Четыре пня, как четыре леших,
Сидят у берега, подпершись…
Стихотворение «Рассказ о деде» – 1929 года. Теперь, по прошествии стольких десятилетий, и когда мы в подробностях знаем судьбу самого Павла Васильева, эти стихи выстоялись и воспринимаются совсем по-другому – ярая пластическая брага обрела ядрёную крепость символа.
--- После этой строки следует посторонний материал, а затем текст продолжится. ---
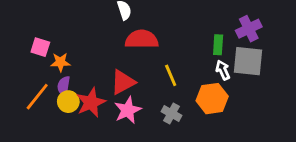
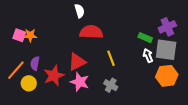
green rectangle: (218, 45) -> (145, 38), turned -72
orange star: (60, 62) -> (30, 35), moved
orange hexagon: (212, 99) -> (167, 76), moved
yellow circle: (68, 102) -> (29, 83), moved
pink star: (128, 110) -> (80, 82), turned -30

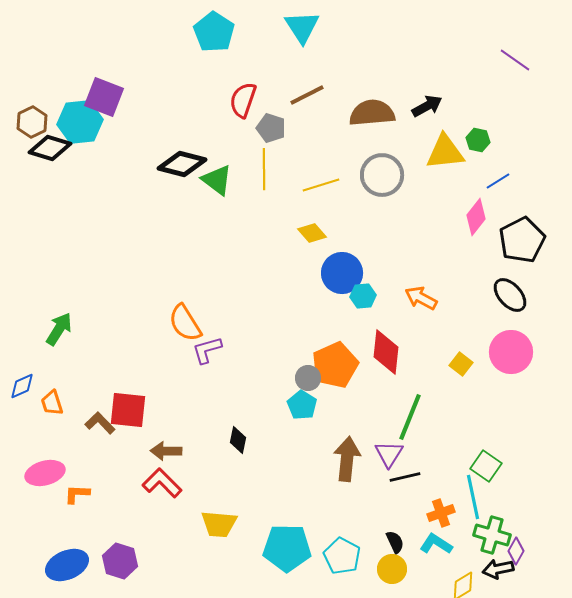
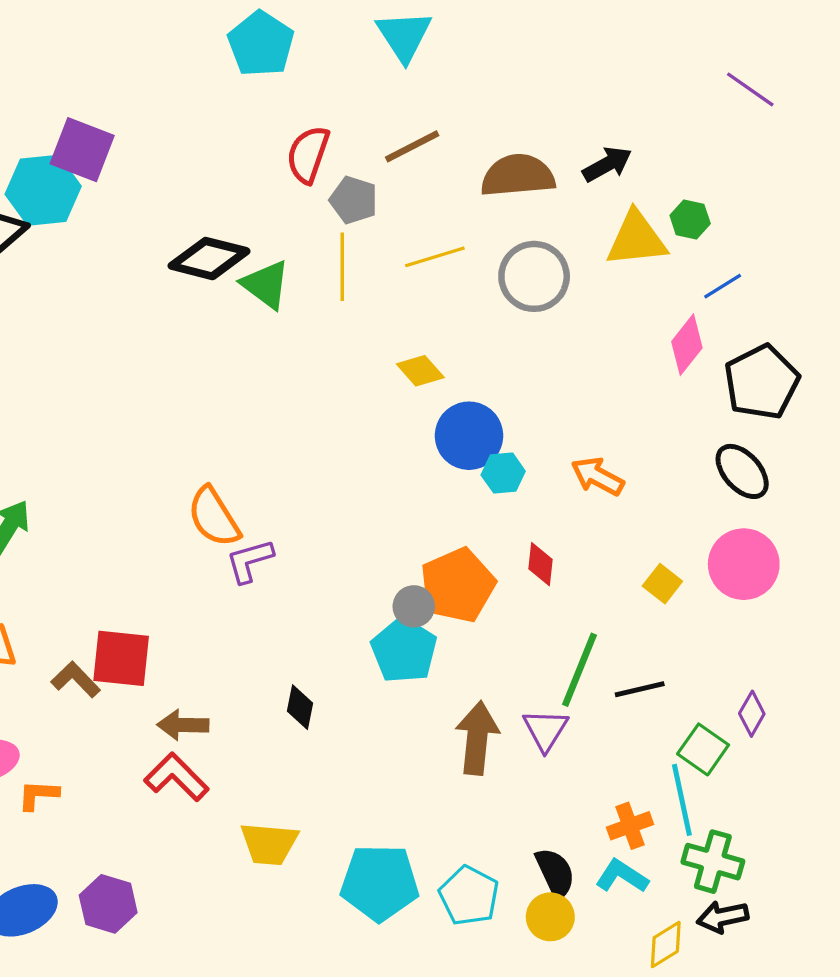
yellow line: (321, 185) -> (435, 257), moved
red diamond: (386, 352) -> (541, 564), size x0.6
cyan pentagon: (302, 405) -> (404, 650), size x1.4
black line: (405, 477) -> (640, 689), moved
black semicircle: (395, 542) -> (555, 873), size x1.4
purple diamond: (516, 551) -> (752, 714), moved

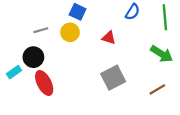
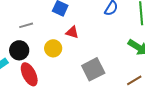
yellow circle: (70, 32) -> (53, 48), moved
red triangle: (109, 38) -> (72, 32), moved

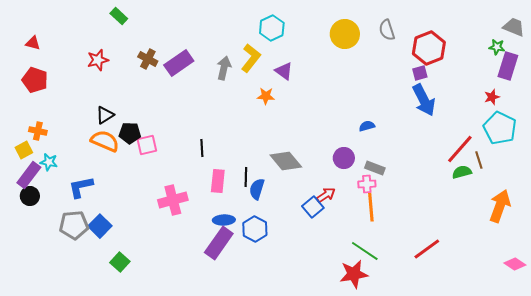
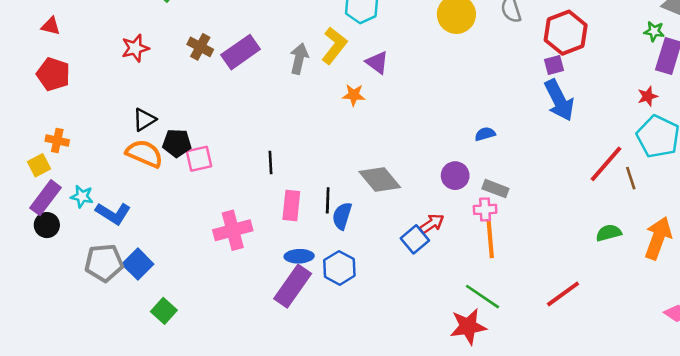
cyan star: (49, 162) -> (82, 196), moved
green semicircle: (462, 172) -> (609, 233), moved
blue L-shape: (81, 187) -> (113, 213), turned -136

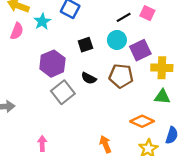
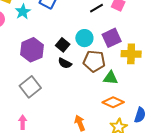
cyan circle: (117, 40) -> (84, 38), moved
black square: (85, 45) -> (63, 45), moved, turned -32
gray square: (63, 92) -> (30, 87), moved
green triangle: (162, 97) -> (111, 78), moved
Корнила Ильич, по старой излуке
Круги расходятся от пузырей,
И я, распластав, словно крылья, руки,
Встречаю молодость на заре.
Я молодость слышу в птичьем крике,
В цветенье и гаме твоих болот,
В горячем броженье свежей брусники,
В сосне, зашатавшейся от непогод.
Крест не в крест, земля – не перина,
Как звёзды, осыпались светляки, –
Из гроба не встанешь, и с глаз совиных
Не снимешь стёртые пятаки.
И лучший удел – что в забытой яме,
Накрытой древнею синевой,
Отыщет тебя молодыми когтями
Обугленный дуб, шелестящий листвой.
Он череп развалит, он высосет соки,
Чтоб снова заставить их жить и петь,
Чтоб встать над тобою крутым и высоким,
Корой обрастать и ветвями звенеть!
Распластав, словно крылья, руки, поэт по-ястребиному хищным до подробностей земли оком видит с высоты и твёрдо познаёт образ и смысл судьбы, и дедовской и своей; словно тот вечный дуб, он точно отыскивает молодыми когтями потаённую в древней синеве суть, основу рода, крови, языка, – и встаёт над предками крутым и высоким, звеня словом; он и сам, в свой урочный час, готов разделить вместе с дедом и всей своей родовой эту единственно-приемлемую участь – погибнуть и воскреснуть в будущем новой песней.